ACTIVITIES:
- 1) Revise the passage of the bento lunch article starting with "In the quest" and going on through "real practice instead?", with "Pinterest" changed to "Instagram".
- 2) Extend the bento lunch article, picking up right after its final sentence.

Bento-style meals are for on the go, fit culture, family

By Melissa Uchiyama, Special to The Washington Post
Published: September 20, 2017, 6:00am

In the quest to pack lunches kids will thank parents for, families outside of Japan have adopted a love for Japanese bento-style lunches. Pinterest is filled with the craze. Yet, in calling a lunch “bento,” without a full understanding of exactly what qualifies, parents and the bento lunchbox market may be misappropriating a cultural practice.

Why not learn about the real practice instead?

A bento refers to a meal on the go: Any work, school or picnic lunch. It is a natural offshoot and complement to Japanese culture. It’s already common practice for a wife and mother to rise early and pack a bento for each family member. The idea of the bento is not meant to be something crazy, should not be too much of an endeavor; the idea of a bento fits the culture, with foods found in store and in every home.

Every Japanese child knows it takes 100 days to grow a single grain of rice. The goal is to make one’s plate sparkling clean. This culture does not waste. A bento often employs leftovers from dinner.

My own children, ages 7 and 4 and 1, have gone through the hoikuen preschool system since they started eating. They share bento with friends under the cherry blossoms and peer into each other’s lunches on field trips to unearth sweet potatoes.

GIVEN MATERIAL:
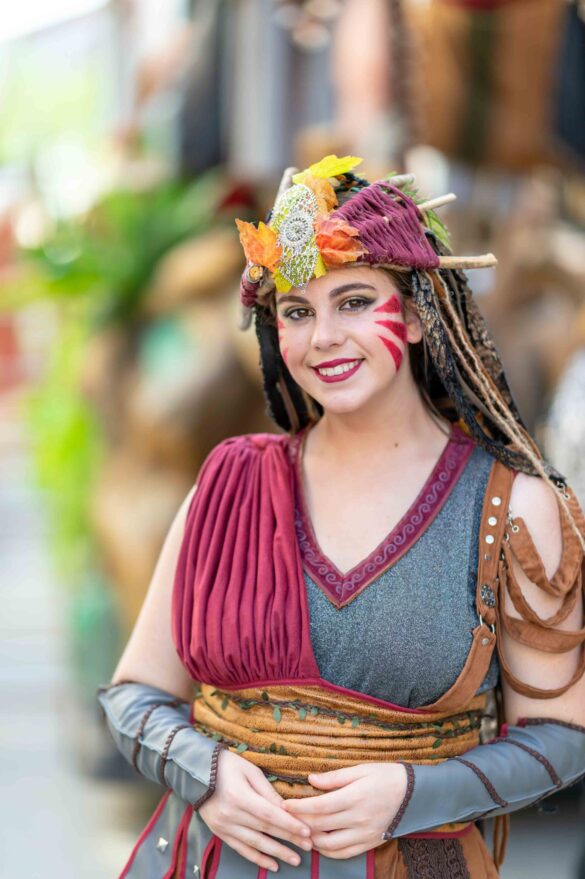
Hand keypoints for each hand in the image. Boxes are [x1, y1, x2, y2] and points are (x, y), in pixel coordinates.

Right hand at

RESULTS:
- 1)
In the quest to pack lunches kids will thank parents for, families outside of Japan have adopted a love for Japanese bento-style lunches. Instagram is filled with the craze. Yet, in calling a lunch “bento,” without a full understanding of exactly what qualifies, parents and the bento lunchbox market may be misappropriating a cultural practice.

Why not learn about the real practice instead?

- 2)
Every ingredient is relevant. I add red shiso flakes (perilla) to the same rice I might have served plain the night before, to make pink-tinged rice. Foods make up the color palette, as opposed to Red 40. Bento is about working creatively with ingredients we already have and use, bringing aspects of art and nutrition into a working, edible expression.

Truly, it is more difficult and expensive for me to make lasagna here in Tokyo.

A bento employs the colors and foods of each season as if trying to box the feeling. It is poetic, too, pulling in the sky, sea and soil, and saying, “Look, it’s spring. I’ve even brought the cherry blossoms or the fall leaves into my bento box.”

There are distinct windows of time when each vegetable and fruit, even each fish, is seasonally available. There is thought to be power that goes into eating fresh eel on at the height of summer, for instance.

And yes, there is also crafting a carrot to resemble a maple leaf to reflect what is happening outside. Adding little details, that together with the food, make a simple, but gorgeous, lunch that is of value. These details make it a meal that engages the senses, much like nature does. It’s bringing the outside in, with harmony and very little processed foods, save the occasional mini sausage shaped to look like an octopus. This kind of eating sparks joy in one’s environment and yields high-energy foods, qualities perfect for kids.

The bento is about whole foods before there was Whole Foods Market.

Over breakfast, one Japanese friend of mine shared another aspect of Japanese cuisine: 30 foods or ingredients are the ideal daily goal. We counted the healthy components of our Japanese-style brunch: 10. Every meal must pull its weight if 30 foods are to be eaten per day. These are 30 ways, essentially, to be your best, healthiest, most joyful, (or in the Japanese word, “genki”) self.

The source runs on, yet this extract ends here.